その最大のものは、何と言ってもガスの価格とセヴァストーポリ海軍基地租借期間延長を組み合わせたウクライナとの合意だろう。
2月に就任したビクトル・ヤヌーコヴィッチ新大統領は、一刻も早く国の経済を立て直さねばならない。そのためには、いったんは中断していた国際通貨基金(IMF)からの資金供与を再開させ、さらにそれを増額してもらわねばならない。財政と国際収支の双方の赤字を埋めるためである。
政権維持のため、ガス輸入価格の引き下げは不可欠だった
IMFは融資の条件の1つとして、ウクライナ国内のガス価格の引き上げを要求していた。ポピュリズムに過ぎる家庭用へのあまりの低価格は看過できない、というわけだ。だが、今のウクライナ経済でガスの価格を引き上げてしまったら、国民の反発を買うことは目に見えている。

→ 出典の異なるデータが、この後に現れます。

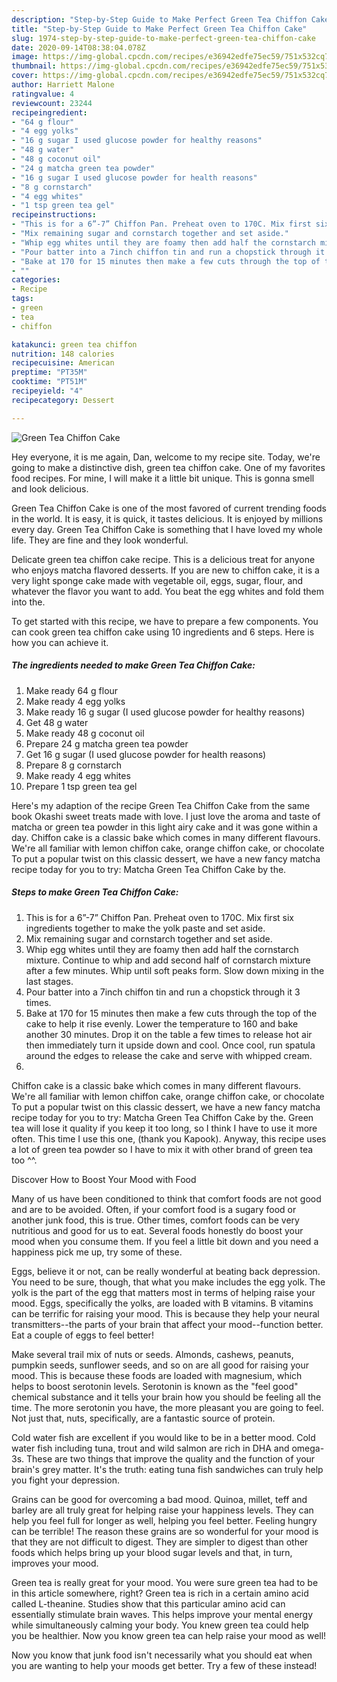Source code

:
 ```yaml
---
description: "Step-by-Step Guide to Make Perfect Green Tea Chiffon Cake"
title: "Step-by-Step Guide to Make Perfect Green Tea Chiffon Cake"
slug: 1974-step-by-step-guide-to-make-perfect-green-tea-chiffon-cake
date: 2020-09-14T08:38:04.078Z
image: https://img-global.cpcdn.com/recipes/e36942edfe75ec59/751x532cq70/green-tea-chiffon-cake-recipe-main-photo.jpg
thumbnail: https://img-global.cpcdn.com/recipes/e36942edfe75ec59/751x532cq70/green-tea-chiffon-cake-recipe-main-photo.jpg
cover: https://img-global.cpcdn.com/recipes/e36942edfe75ec59/751x532cq70/green-tea-chiffon-cake-recipe-main-photo.jpg
author: Harriett Malone
ratingvalue: 4
reviewcount: 23244
recipeingredient:
- "64 g flour"
- "4 egg yolks"
- "16 g sugar I used glucose powder for healthy reasons"
- "48 g water"
- "48 g coconut oil"
- "24 g matcha green tea powder"
- "16 g sugar I used glucose powder for health reasons"
- "8 g cornstarch"
- "4 egg whites"
- "1 tsp green tea gel"
recipeinstructions:
- "This is for a 6”-7” Chiffon Pan. Preheat oven to 170C. Mix first six ingredients together to make the yolk paste and set aside."
- "Mix remaining sugar and cornstarch together and set aside."
- "Whip egg whites until they are foamy then add half the cornstarch mixture. Continue to whip and add second half of cornstarch mixture after a few minutes. Whip until soft peaks form. Slow down mixing in the last stages."
- "Pour batter into a 7inch chiffon tin and run a chopstick through it 3 times."
- "Bake at 170 for 15 minutes then make a few cuts through the top of the cake to help it rise evenly. Lower the temperature to 160 and bake another 30 minutes. Drop it on the table a few times to release hot air then immediately turn it upside down and cool. Once cool, run spatula around the edges to release the cake and serve with whipped cream."
- ""
categories:
- Recipe
tags:
- green
- tea
- chiffon

katakunci: green tea chiffon 
nutrition: 148 calories
recipecuisine: American
preptime: "PT35M"
cooktime: "PT51M"
recipeyield: "4"
recipecategory: Dessert

---
```



![Green Tea Chiffon Cake](https://img-global.cpcdn.com/recipes/e36942edfe75ec59/751x532cq70/green-tea-chiffon-cake-recipe-main-photo.jpg)

Hey everyone, it is me again, Dan, welcome to my recipe site. Today, we're going to make a distinctive dish, green tea chiffon cake. One of my favorites food recipes. For mine, I will make it a little bit unique. This is gonna smell and look delicious.

Green Tea Chiffon Cake is one of the most favored of current trending foods in the world. It is easy, it is quick, it tastes delicious. It is enjoyed by millions every day. Green Tea Chiffon Cake is something that I have loved my whole life. They are fine and they look wonderful.

Delicate green tea chiffon cake recipe. This is a delicious treat for anyone who enjoys matcha flavored desserts. If you are new to chiffon cake, it is a very light sponge cake made with vegetable oil, eggs, sugar, flour, and whatever the flavor you want to add. You beat the egg whites and fold them into the.


To get started with this recipe, we have to prepare a few components. You can cook green tea chiffon cake using 10 ingredients and 6 steps. Here is how you can achieve it.

<!--inarticleads1-->

##### The ingredients needed to make Green Tea Chiffon Cake:

1. Make ready 64 g flour
1. Make ready 4 egg yolks
1. Make ready 16 g sugar (I used glucose powder for healthy reasons)
1. Get 48 g water
1. Make ready 48 g coconut oil
1. Prepare 24 g matcha green tea powder
1. Get 16 g sugar (I used glucose powder for health reasons)
1. Prepare 8 g cornstarch
1. Make ready 4 egg whites
1. Prepare 1 tsp green tea gel


Here&#39;s my adaption of the recipe Green Tea Chiffon Cake from the same book Okashi sweet treats made with love. I just love the aroma and taste of matcha or green tea powder in this light airy cake and it was gone within a day. Chiffon cake is a classic bake which comes in many different flavours. We&#39;re all familiar with lemon chiffon cake, orange chiffon cake, or chocolate To put a popular twist on this classic dessert, we have a new fancy matcha recipe today for you to try: Matcha Green Tea Chiffon Cake by the. 

<!--inarticleads2-->

##### Steps to make Green Tea Chiffon Cake:

1. This is for a 6”-7” Chiffon Pan. Preheat oven to 170C. Mix first six ingredients together to make the yolk paste and set aside.
1. Mix remaining sugar and cornstarch together and set aside.
1. Whip egg whites until they are foamy then add half the cornstarch mixture. Continue to whip and add second half of cornstarch mixture after a few minutes. Whip until soft peaks form. Slow down mixing in the last stages.
1. Pour batter into a 7inch chiffon tin and run a chopstick through it 3 times.
1. Bake at 170 for 15 minutes then make a few cuts through the top of the cake to help it rise evenly. Lower the temperature to 160 and bake another 30 minutes. Drop it on the table a few times to release hot air then immediately turn it upside down and cool. Once cool, run spatula around the edges to release the cake and serve with whipped cream.
1. 


Chiffon cake is a classic bake which comes in many different flavours. We&#39;re all familiar with lemon chiffon cake, orange chiffon cake, or chocolate To put a popular twist on this classic dessert, we have a new fancy matcha recipe today for you to try: Matcha Green Tea Chiffon Cake by the. Green tea will lose it quality if you keep it too long, so I think I have to use it more often. This time I use this one, (thank you Kapook). Anyway, this recipe uses a lot of green tea powder so I have to mix it with other brand of green tea too ^^. 

Discover How to Boost Your Mood with Food


Many of us have been conditioned to think that comfort foods are not good and are to be avoided. Often, if your comfort food is a sugary food or another junk food, this is true. Other times, comfort foods can be very nutritious and good for us to eat. Several foods honestly do boost your mood when you consume them. If you feel a little bit down and you need a happiness pick me up, try some of these.

Eggs, believe it or not, can be really wonderful at beating back depression. You need to be sure, though, that what you make includes the egg yolk. The yolk is the part of the egg that matters most in terms of helping raise your mood. Eggs, specifically the yolks, are loaded with B vitamins. B vitamins can be terrific for raising your mood. This is because they help your neural transmitters--the parts of your brain that affect your mood--function better. Eat a couple of eggs to feel better!

Make several trail mix of nuts or seeds. Almonds, cashews, peanuts, pumpkin seeds, sunflower seeds, and so on are all good for raising your mood. This is because these foods are loaded with magnesium, which helps to boost serotonin levels. Serotonin is known as the "feel good" chemical substance and it tells your brain how you should be feeling all the time. The more serotonin you have, the more pleasant you are going to feel. Not just that, nuts, specifically, are a fantastic source of protein.

Cold water fish are excellent if you would like to be in a better mood. Cold water fish including tuna, trout and wild salmon are rich in DHA and omega-3s. These are two things that improve the quality and the function of your brain's grey matter. It's the truth: eating tuna fish sandwiches can truly help you fight your depression. 

Grains can be good for overcoming a bad mood. Quinoa, millet, teff and barley are all truly great for helping raise your happiness levels. They can help you feel full for longer as well, helping you feel better. Feeling hungry can be terrible! The reason these grains are so wonderful for your mood is that they are not difficult to digest. They are simpler to digest than other foods which helps bring up your blood sugar levels and that, in turn, improves your mood.

Green tea is really great for your mood. You were sure green tea had to be in this article somewhere, right? Green tea is rich in a certain amino acid called L-theanine. Studies show that this particular amino acid can essentially stimulate brain waves. This helps improve your mental energy while simultaneously calming your body. You knew green tea could help you be healthier. Now you know green tea can help raise your mood as well!

Now you know that junk food isn't necessarily what you should eat when you are wanting to help your moods get better. Try a few of these instead!

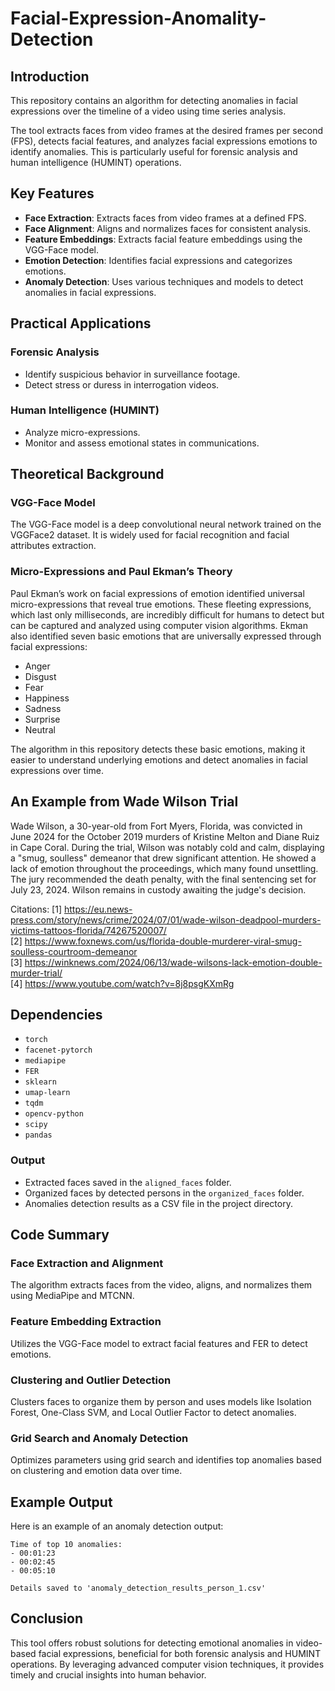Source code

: # Facial-Expression-Anomality-Detection

## Introduction
This repository contains an algorithm for detecting anomalies in facial expressions over the timeline of a video using time series analysis. 

The tool extracts faces from video frames at the desired frames per second (FPS), detects facial features, and analyzes facial expressions emotions to identify anomalies. This is particularly useful for forensic analysis and human intelligence (HUMINT) operations.

## Key Features
- **Face Extraction**: Extracts faces from video frames at a defined FPS.
- **Face Alignment**: Aligns and normalizes faces for consistent analysis.
- **Feature Embeddings**: Extracts facial feature embeddings using the VGG-Face model.
- **Emotion Detection**: Identifies facial expressions and categorizes emotions.
- **Anomaly Detection**: Uses various techniques and models to detect anomalies in facial expressions.

## Practical Applications
### Forensic Analysis
- Identify suspicious behavior in surveillance footage.
- Detect stress or duress in interrogation videos.

### Human Intelligence (HUMINT)
- Analyze micro-expressions.
- Monitor and assess emotional states in communications.

## Theoretical Background

### VGG-Face Model
The VGG-Face model is a deep convolutional neural network trained on the VGGFace2 dataset. It is widely used for facial recognition and facial attributes extraction. 

### Micro-Expressions and Paul Ekman’s Theory
Paul Ekman’s work on facial expressions of emotion identified universal micro-expressions that reveal true emotions. These fleeting expressions, which last only milliseconds, are incredibly difficult for humans to detect but can be captured and analyzed using computer vision algorithms. Ekman also identified seven basic emotions that are universally expressed through facial expressions:
- Anger
- Disgust
- Fear
- Happiness
- Sadness
- Surprise
- Neutral

The algorithm in this repository detects these basic emotions, making it easier to understand underlying emotions and detect anomalies in facial expressions over time.

## An Example from Wade Wilson Trial

Wade Wilson, a 30-year-old from Fort Myers, Florida, was convicted in June 2024 for the October 2019 murders of Kristine Melton and Diane Ruiz in Cape Coral. During the trial, Wilson was notably cold and calm, displaying a "smug, soulless" demeanor that drew significant attention. He showed a lack of emotion throughout the proceedings, which many found unsettling. The jury recommended the death penalty, with the final sentencing set for July 23, 2024. Wilson remains in custody awaiting the judge's decision.

Citations:
[1] https://eu.news-press.com/story/news/crime/2024/07/01/wade-wilson-deadpool-murders-victims-tattoos-florida/74267520007/   
[2] https://www.foxnews.com/us/florida-double-murderer-viral-smug-soulless-courtroom-demeanor   
[3] https://winknews.com/2024/06/13/wade-wilsons-lack-emotion-double-murder-trial/   
[4] https://www.youtube.com/watch?v=8j8psgKXmRg

## Dependencies
- `torch`
- `facenet-pytorch`
- `mediapipe`
- `FER`
- `sklearn`
- `umap-learn`
- `tqdm`
- `opencv-python`
- `scipy`
- `pandas`

### Output
- Extracted faces saved in the `aligned_faces` folder.
- Organized faces by detected persons in the `organized_faces` folder.
- Anomalies detection results as a CSV file in the project directory.

## Code Summary
### Face Extraction and Alignment
The algorithm extracts faces from the video, aligns, and normalizes them using MediaPipe and MTCNN.

### Feature Embedding Extraction
Utilizes the VGG-Face model to extract facial features and FER to detect emotions.

### Clustering and Outlier Detection
Clusters faces to organize them by person and uses models like Isolation Forest, One-Class SVM, and Local Outlier Factor to detect anomalies.

### Grid Search and Anomaly Detection
Optimizes parameters using grid search and identifies top anomalies based on clustering and emotion data over time.

## Example Output
Here is an example of an anomaly detection output:
```
Time of top 10 anomalies:
- 00:01:23
- 00:02:45
- 00:05:10

Details saved to 'anomaly_detection_results_person_1.csv'
```

## Conclusion
This tool offers robust solutions for detecting emotional anomalies in video-based facial expressions, beneficial for both forensic analysis and HUMINT operations. By leveraging advanced computer vision techniques, it provides timely and crucial insights into human behavior.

政権発足後間もない時期だから、野に下った政敵が息を吹き返し、また何が起こるか分からない。それに、ヤヌーコヴィッチ大統領を支持した東部の産業資本家たちも黙ってはいまい。
ガスの国内価格に手をつけず、かつIMFのOKを貰うには、ロシアからのガスの輸入価格を引き下げて国内価格との差を縮めるしかない。買い値が安いんですから、売り値も安くなって当然ですと。
ロシアが今の価格を市場が決めていると主張する限り、その値引きは、もしそれが行われるなら経済的にではなく、政治的に行われねばならない。経済原則を度外視するに足りるだけの政治的な理由が必要である。